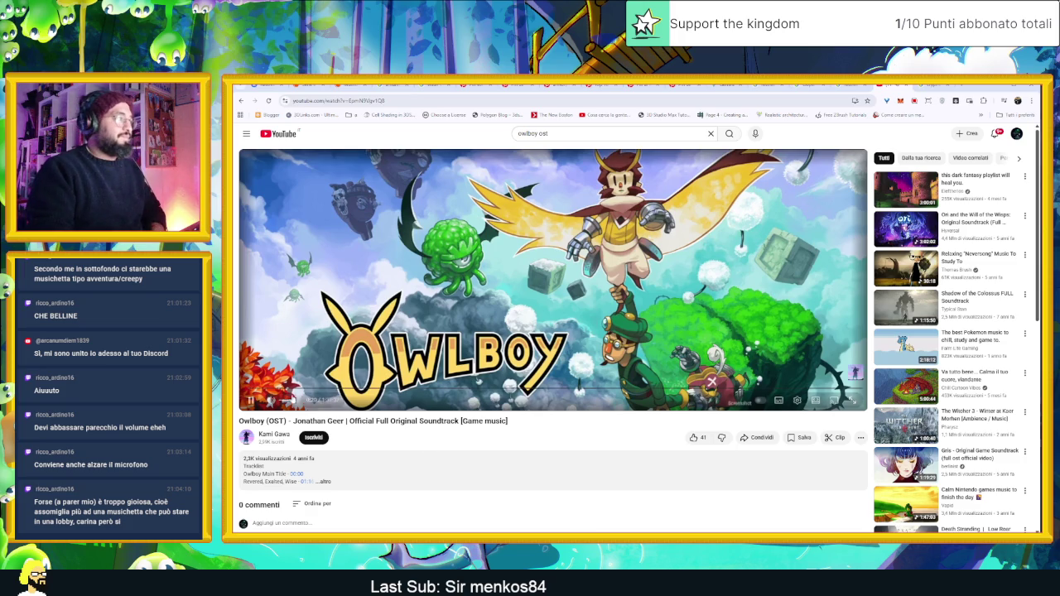
click(283, 401)
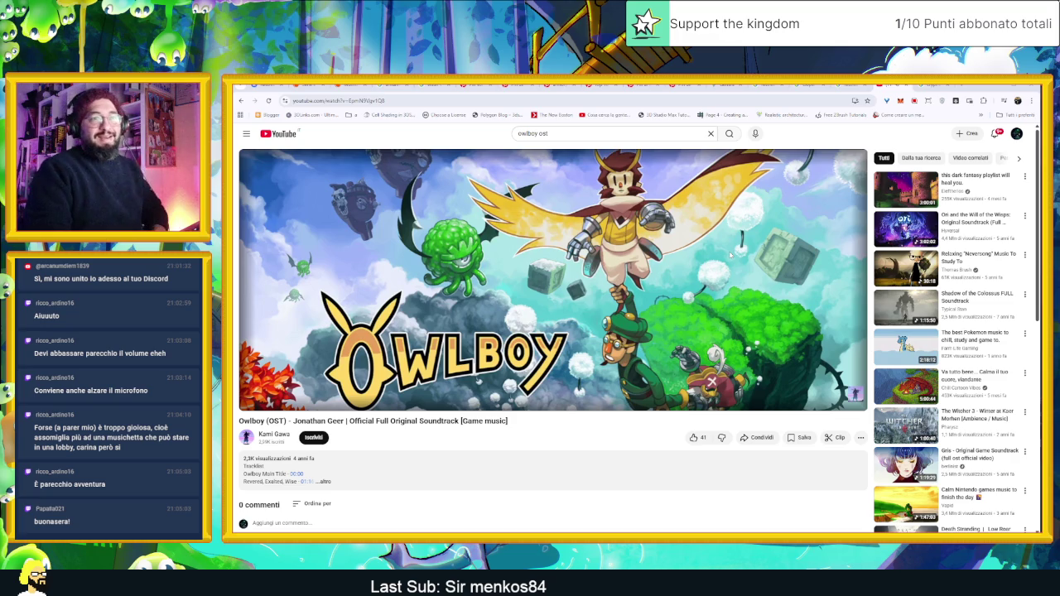
Shrink and hide the browser to get back to Godot.
mouse_move(736, 262)
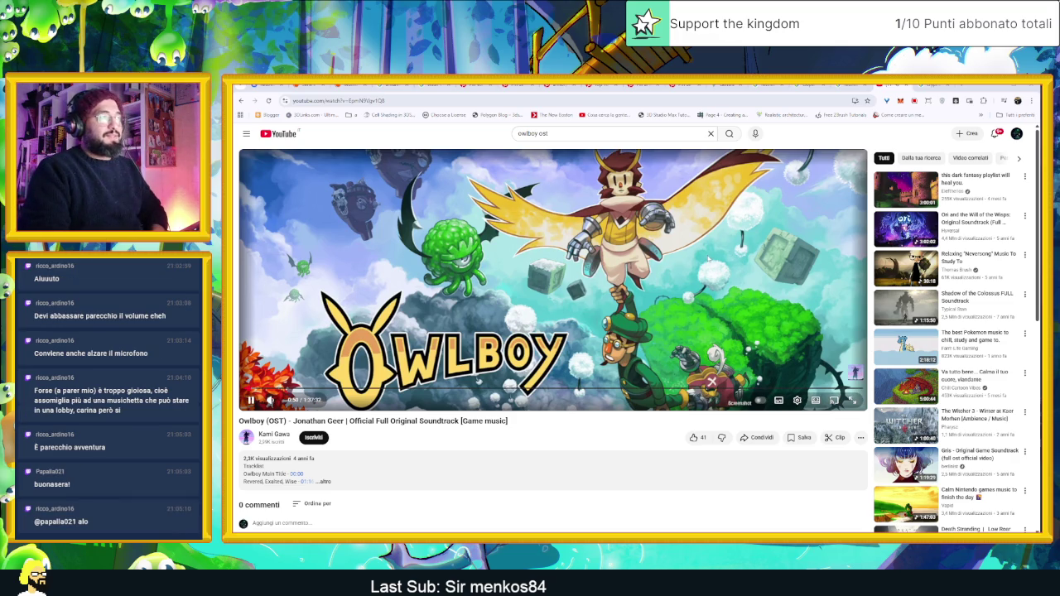
click(997, 86)
click(987, 135)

• Your task: Lines above with the word "click" should be counted, and the reply is that count alone.

• Response area: 3